Especially not when she felt everything, so messy and big inside.
“I – it’s…” She pressed her hands against her stomach, hoping the action would help settle it. It didn’t. “It’s not that I don’t want you or us, or this,” she was able to say, quickly, and that was the utter truth. A burning, serious, desperate truth.
But her other truth was undeniable. “I just don’t believe in that,” she whispered.
Caroline faced her, looking for all the world like she was braced for something. “Don’t believe in what, exactly?”
“That…” Hannah licked her lips, her hands fluttering uselessly in front of her. “That happy ever after, together forever, kind of thing.”
“You don’t?” Caroline asked, her voice low and vulnerable.
Hannah swallowed hard, hating the sound of doubt in Caroline’s voice. Her stomach tangled with anxiety of this conversation, over the way she felt, over what it might mean for them, and over the idea of this hurting Caroline when it was the very last thing she wanted. God, it was enough to make her want to be sick.
“I don’t. I just – I got married to Michael and I was young and naïve and I…” she trailed off, waving her hands in front of her as if they could explain what she was feeling. God, she hated getting like this!

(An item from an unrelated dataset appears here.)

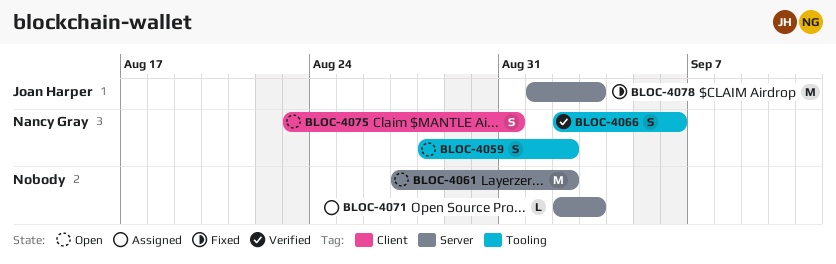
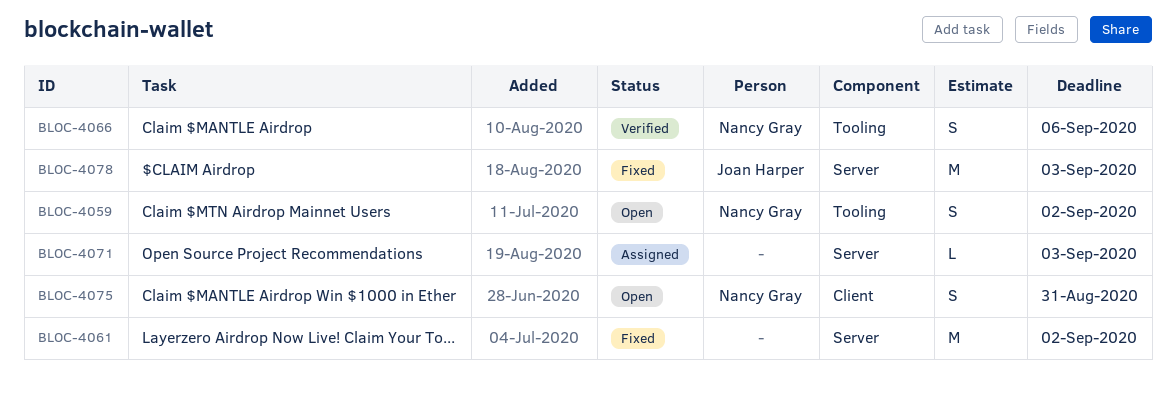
BLOC-4061, status: Open -> Fixed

She heaved a deep breath, aggravated at herself, as she raked her hands through her hair. Calm, be calm andthink. It helped her find the words a few moments later, keeping her voice low, if a bit strained with the distress she felt. “I believed in people being together forever, then. When I got married to Michael. I did. I was swept away with the romance of it all.” She could see it clearly in her mind, and she shook her head at her past self, disgusted and embarrassed. “But I learned very quickly that it was all – it’s all… it’s just something to believe in. Some sort of fairytale.”
The look on Caroline’s face was so crestfallen and disappointed, it cracked something in Hannah’s chest that she didn’t know she even had anymore. The silence between them made Hannah’s heart race, her stomach bottom out, and she didn’t think she’d ever felt this nervous with Caroline. Never.
“Then what are we doing here?” Caroline asked softly, dark eyes looking up into Hannah’s, searching.
And Hannah’s heart tripped and a sickening dread took a chokehold at the implication of her words. “I… we – we’re together. We love each other and we…” With the pounding of her blood in her ears and her anxiety notching up even higher, her throat grew too tight to push out words.
She totally floundered, especially as Caroline nodded, seemingly to herself.
“Right,” Caroline’s voice was so quiet, it barely reached Hannah’s ears. “Okay.” She didn’t make eye contact with Hannah, though. Instead, her eyes were trained over Hannah’s shoulder, her eyebrows drawn down low and crinkled, as she continued to nod. “Right.”
“What does that mean?” She asked, voice just louder than a breath, but it was all she could manage.
“It means,” Caroline rubbed her palms over her eyes, hard, before releasing and taking a deep breath. “It means, that I want the forever. I want to get married. I want these things, and I want them with you. So, I think I just need a minute to reconcile some things.”
Hannah’s breath left her completely, her throat feeling like it was grabbed in a vice grip. What did it mean?
No words left her, though, before Caroline quietly said goodbye and shut the apartment door behind her.
***
What in the world did a minute mean?
Hannah wondered it all night.
***
Her eyes snapped open before seven in the morning the next day, after only three hours of a fitful sleep.
The thing was, she was so unfamiliar with the feeling in her stomach. In her chest. Like she was going to be sick, aching like she was missing something. Something precious and warm.
Something like Caroline.
Groaning, she rubbed at her eyes and slipped into her robe. “Abbie, honey?” She spoke softly as she lightly knocked on the door. It was early for a Sunday, but Abbie was often awake just as early as she was. “I have work in an hour.” It was the occasional weekend that she would still pick up a shift at The Bean Dream. “And I’m going to drop you off at–”
She caught herself before she said Caroline’s name. Should she still do that? Bring Abbie over to her on their routine Saturdays? They weren’t broken up, right? How would she explain that to Abbie?
God, the double-hit of the thought made Hannah close her eyes so tight and force in a deep breath.
Shaking herself out of it, she opened the door slowly. “Honey?” She asked a little louder. “I’ll make you something for breakfast. Sunday morning waffles?”
And still, silence in the dark room.